> _RECORDS FOR PROCESSING_
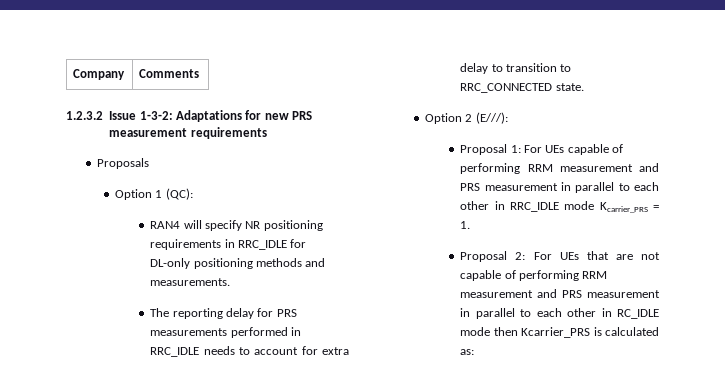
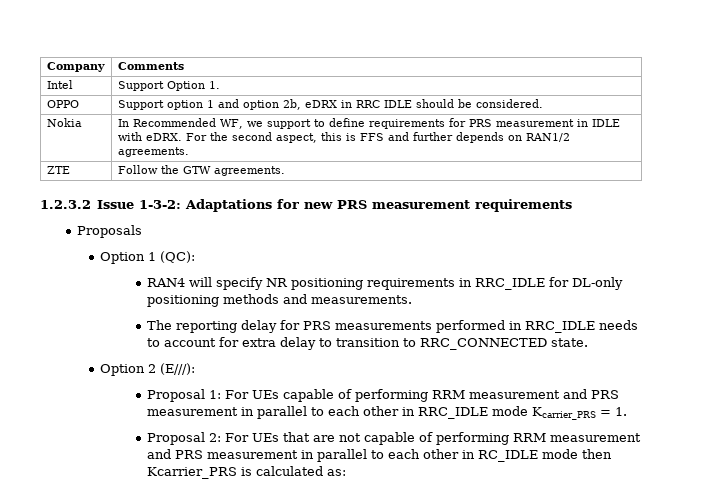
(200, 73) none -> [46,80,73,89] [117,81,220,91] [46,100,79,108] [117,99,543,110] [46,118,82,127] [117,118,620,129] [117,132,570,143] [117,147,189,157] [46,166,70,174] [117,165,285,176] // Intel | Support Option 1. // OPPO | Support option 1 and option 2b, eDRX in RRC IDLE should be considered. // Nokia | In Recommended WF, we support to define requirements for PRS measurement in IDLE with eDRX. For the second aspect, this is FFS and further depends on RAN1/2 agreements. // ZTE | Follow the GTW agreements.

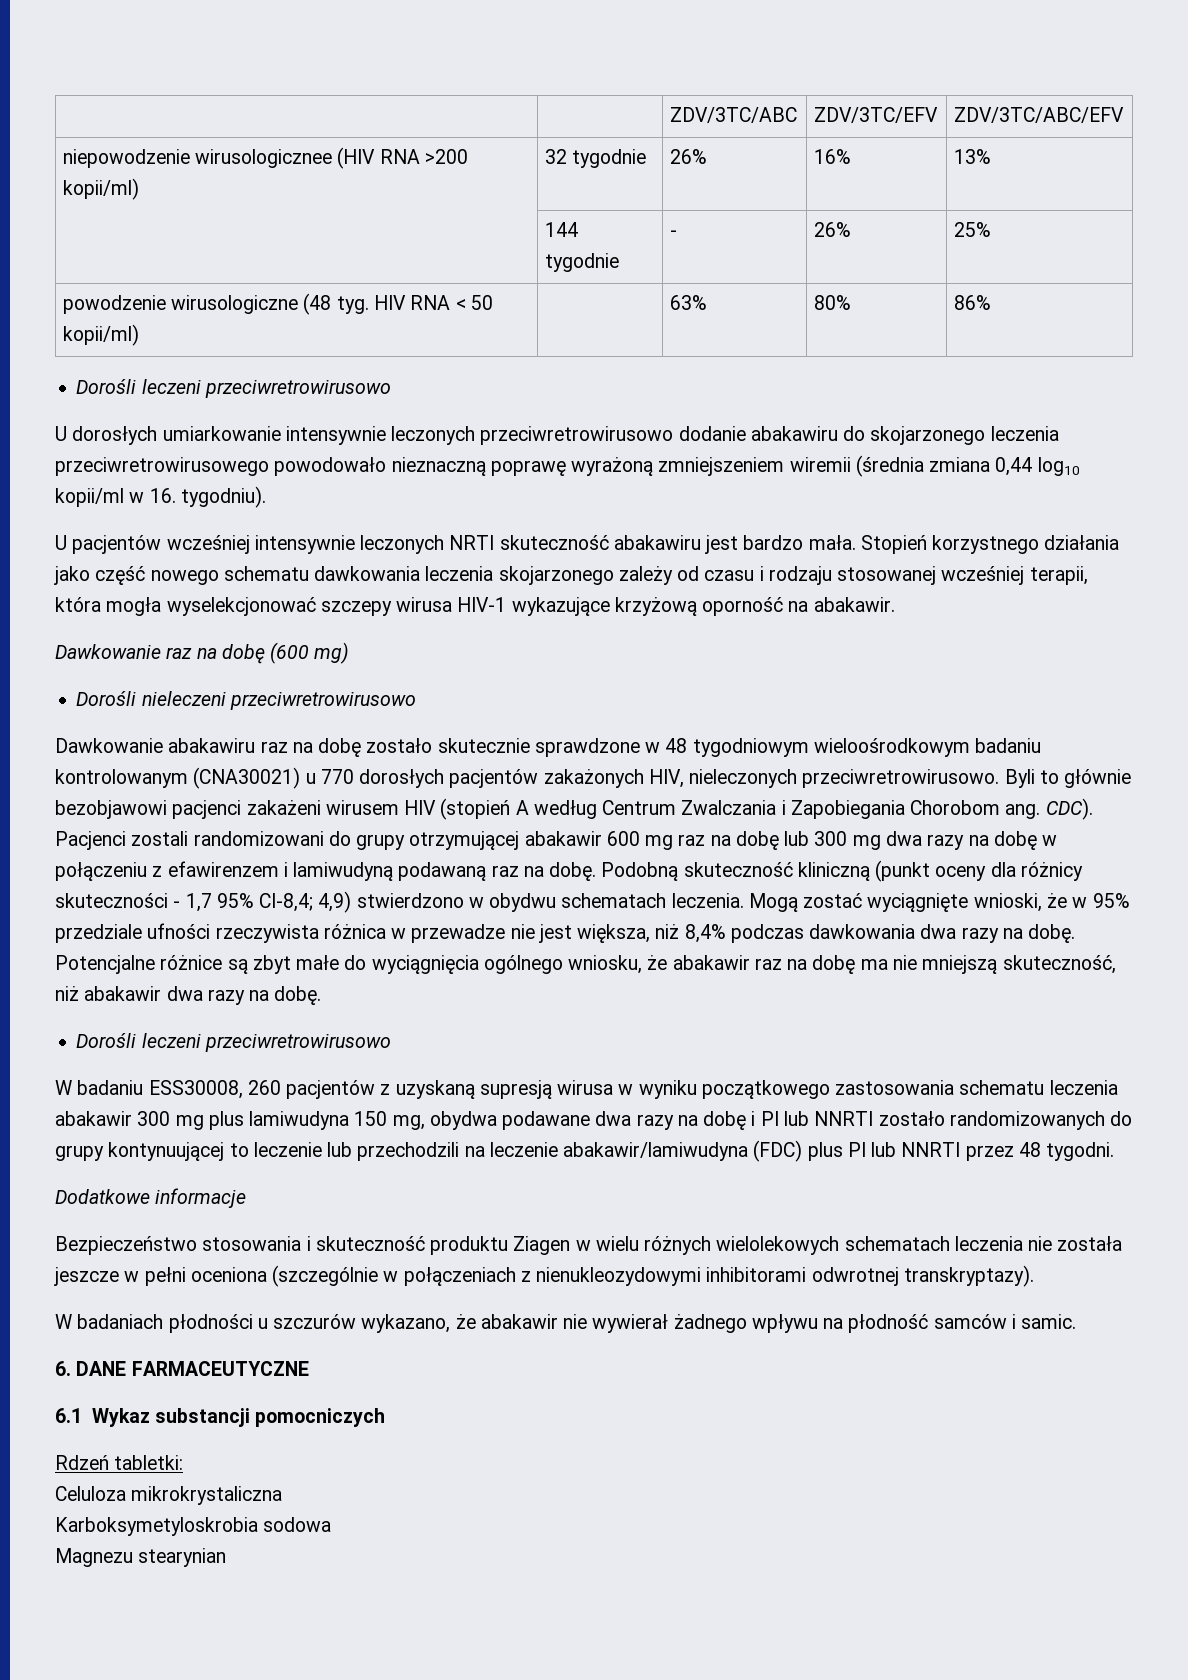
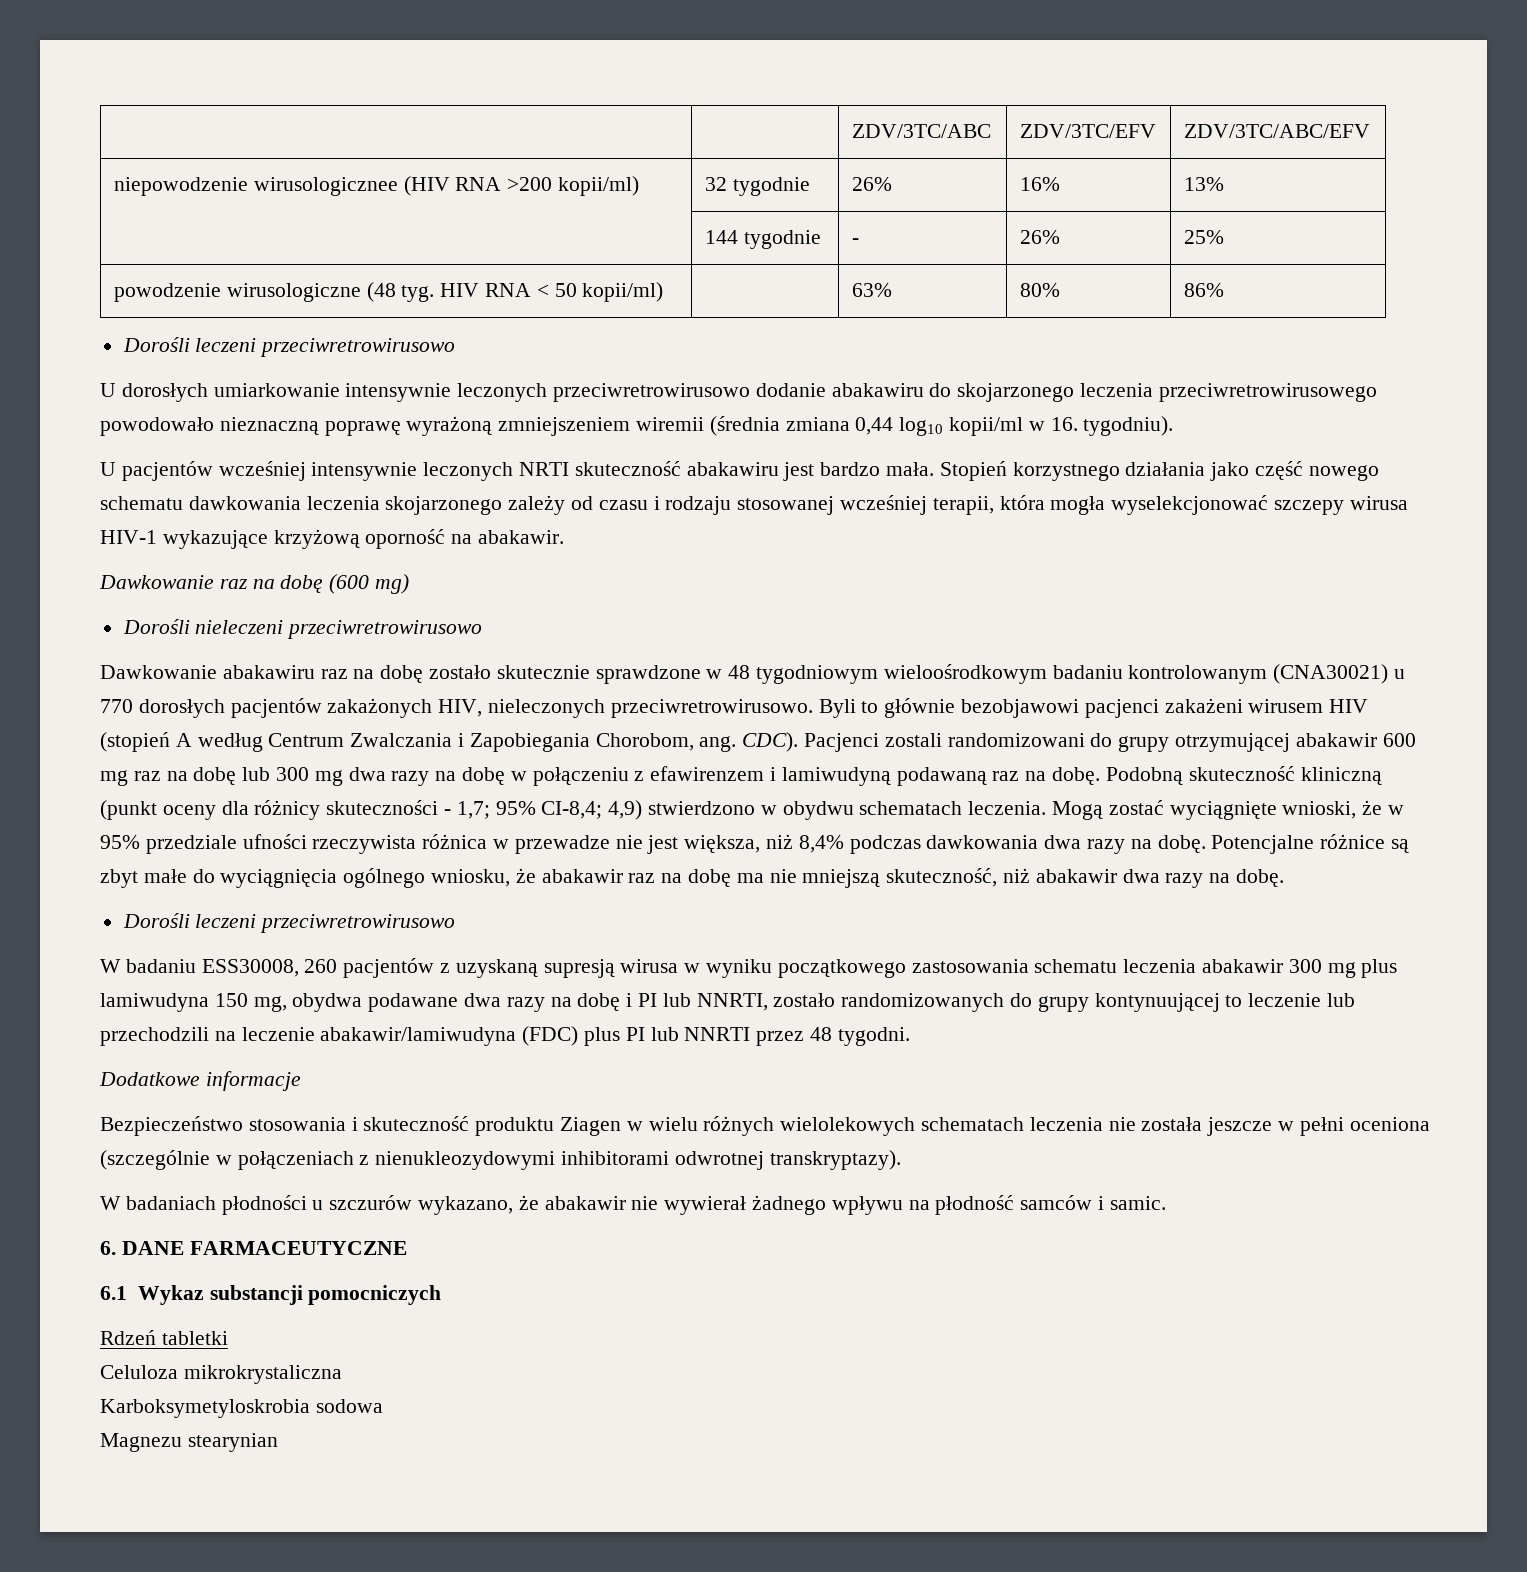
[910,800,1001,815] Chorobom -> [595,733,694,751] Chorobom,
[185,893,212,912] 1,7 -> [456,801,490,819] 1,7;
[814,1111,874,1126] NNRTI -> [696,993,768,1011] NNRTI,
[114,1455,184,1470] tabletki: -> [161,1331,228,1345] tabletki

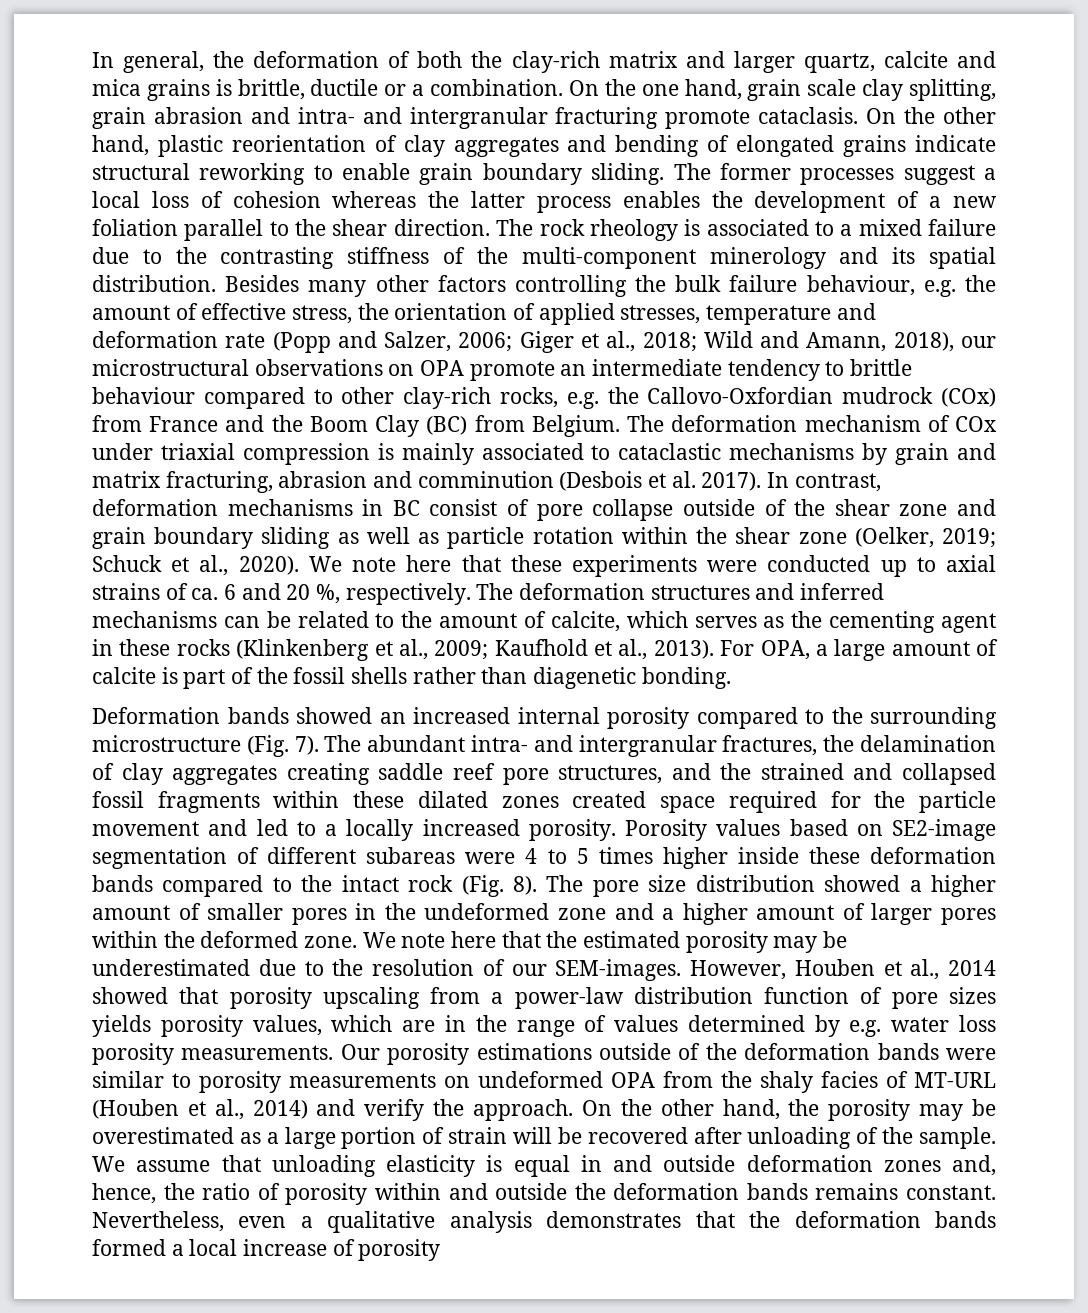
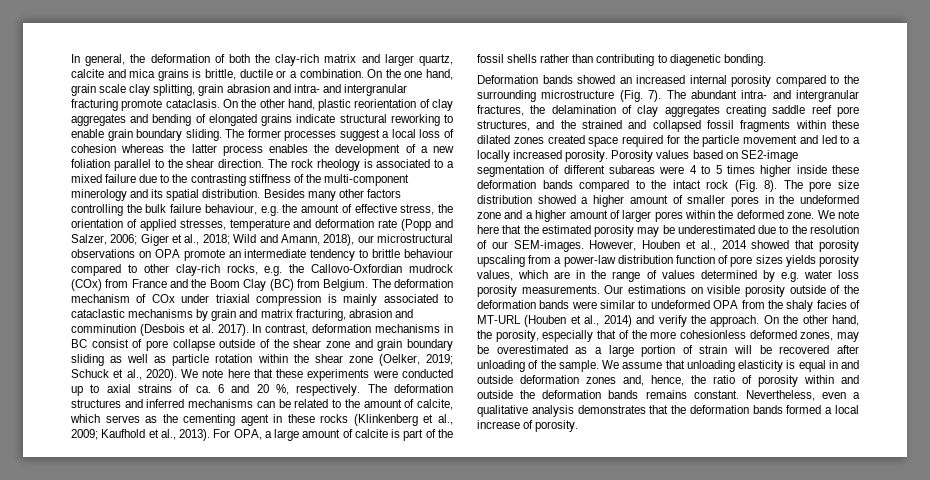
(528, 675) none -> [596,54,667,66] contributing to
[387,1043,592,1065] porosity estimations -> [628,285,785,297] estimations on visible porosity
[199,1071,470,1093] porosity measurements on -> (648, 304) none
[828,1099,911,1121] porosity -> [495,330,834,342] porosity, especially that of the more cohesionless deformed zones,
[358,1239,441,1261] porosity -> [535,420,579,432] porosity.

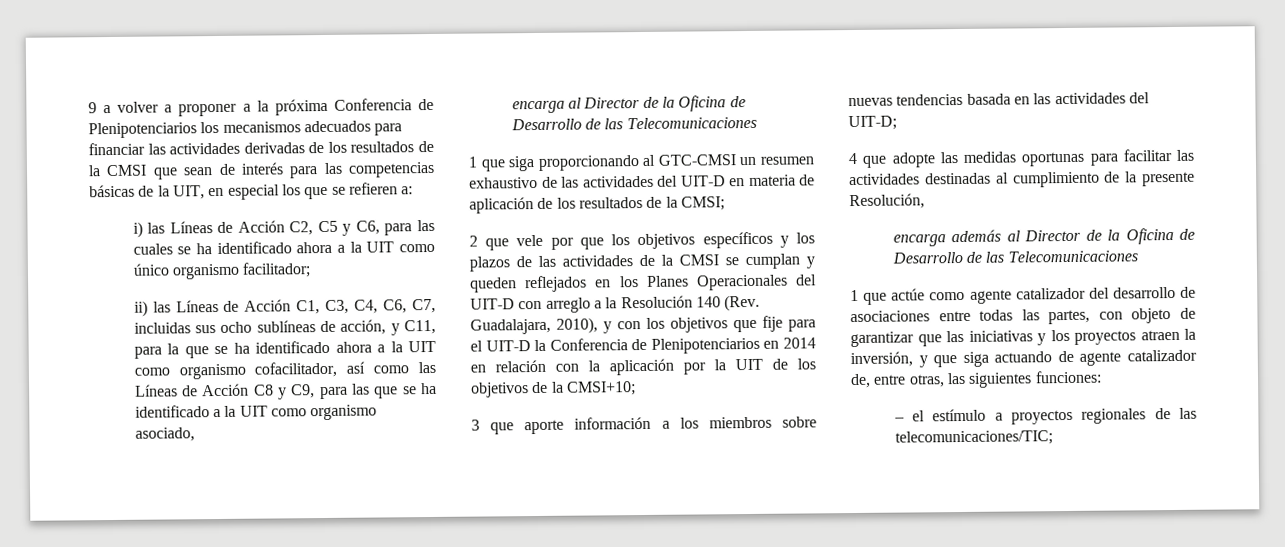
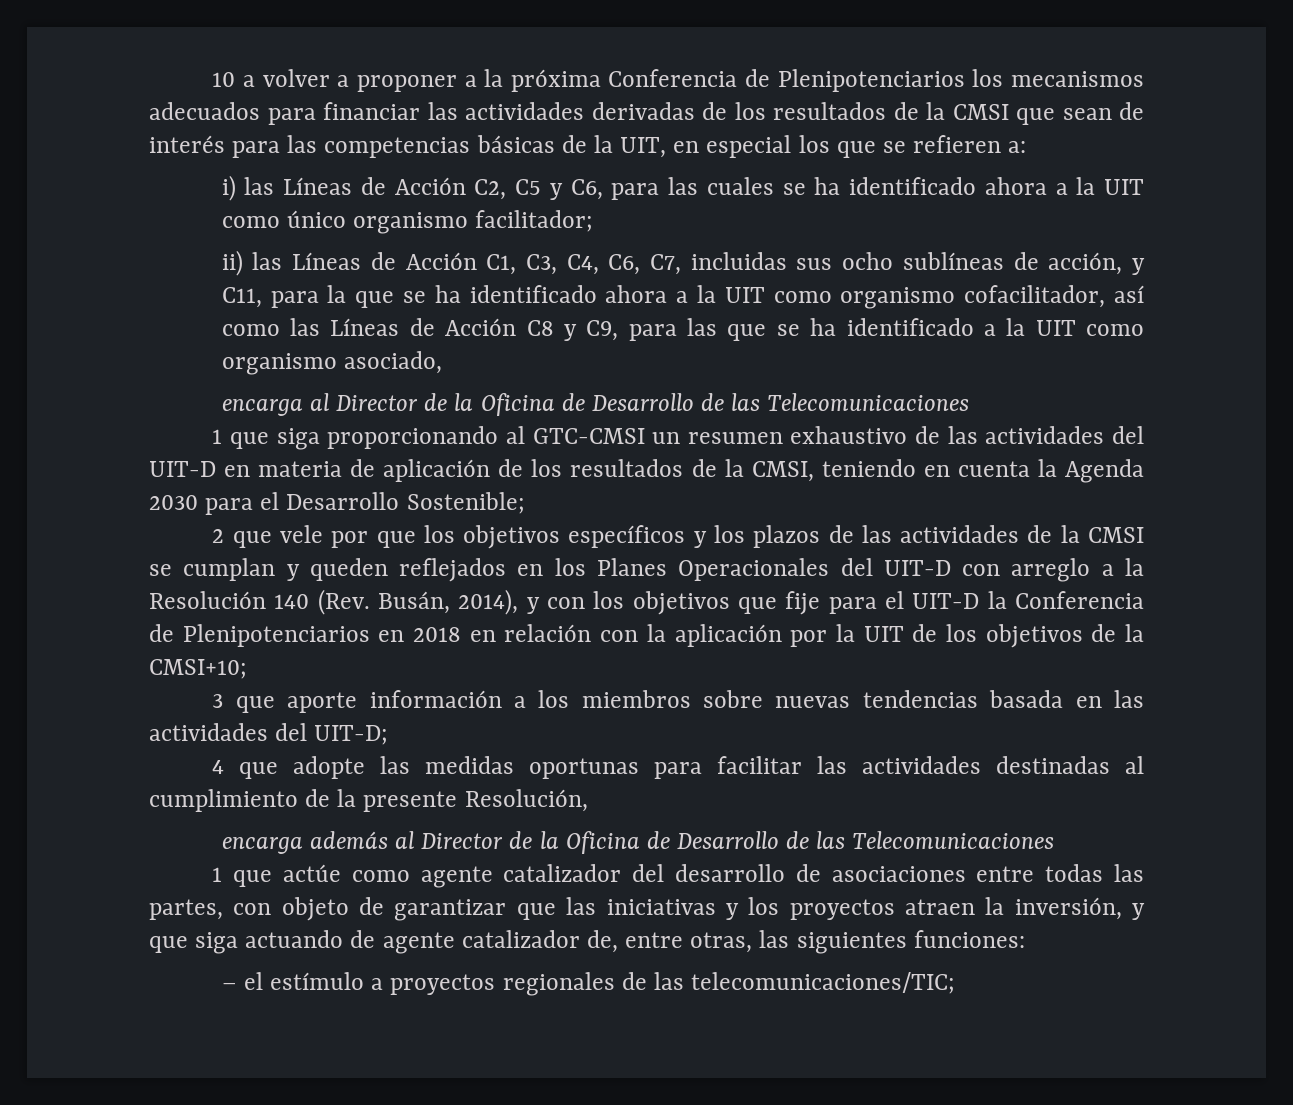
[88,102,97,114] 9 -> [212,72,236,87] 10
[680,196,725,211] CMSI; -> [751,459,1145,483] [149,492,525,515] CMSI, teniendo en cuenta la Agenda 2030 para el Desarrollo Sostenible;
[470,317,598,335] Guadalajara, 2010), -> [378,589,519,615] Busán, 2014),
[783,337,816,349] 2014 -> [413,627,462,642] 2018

> _PROBLEM DESCRIPTION_
The records are to be retyped in full and exactly, with no image carried over.

> _EXPECTED ANSWER_
(200, 73) none -> [46,80,73,89] [117,81,220,91] [46,100,79,108] [117,99,543,110] [46,118,82,127] [117,118,620,129] [117,132,570,143] [117,147,189,157] [46,166,70,174] [117,165,285,176] // Intel | Support Option 1. // OPPO | Support option 1 and option 2b, eDRX in RRC IDLE should be considered. // Nokia | In Recommended WF, we support to define requirements for PRS measurement in IDLE with eDRX. For the second aspect, this is FFS and further depends on RAN1/2 agreements. // ZTE | Follow the GTW agreements.

[910,800,1001,815] Chorobom -> [595,733,694,751] Chorobom,
[185,893,212,912] 1,7 -> [456,801,490,819] 1,7;
[814,1111,874,1126] NNRTI -> [696,993,768,1011] NNRTI,
[114,1455,184,1470] tabletki: -> [161,1331,228,1345] tabletki

(528, 675) none -> [596,54,667,66] contributing to
[387,1043,592,1065] porosity estimations -> [628,285,785,297] estimations on visible porosity
[199,1071,470,1093] porosity measurements on -> (648, 304) none
[828,1099,911,1121] porosity -> [495,330,834,342] porosity, especially that of the more cohesionless deformed zones,
[358,1239,441,1261] porosity -> [535,420,579,432] porosity.

[88,102,97,114] 9 -> [212,72,236,87] 10
[680,196,725,211] CMSI; -> [751,459,1145,483] [149,492,525,515] CMSI, teniendo en cuenta la Agenda 2030 para el Desarrollo Sostenible;
[470,317,598,335] Guadalajara, 2010), -> [378,589,519,615] Busán, 2014),
[783,337,816,349] 2014 -> [413,627,462,642] 2018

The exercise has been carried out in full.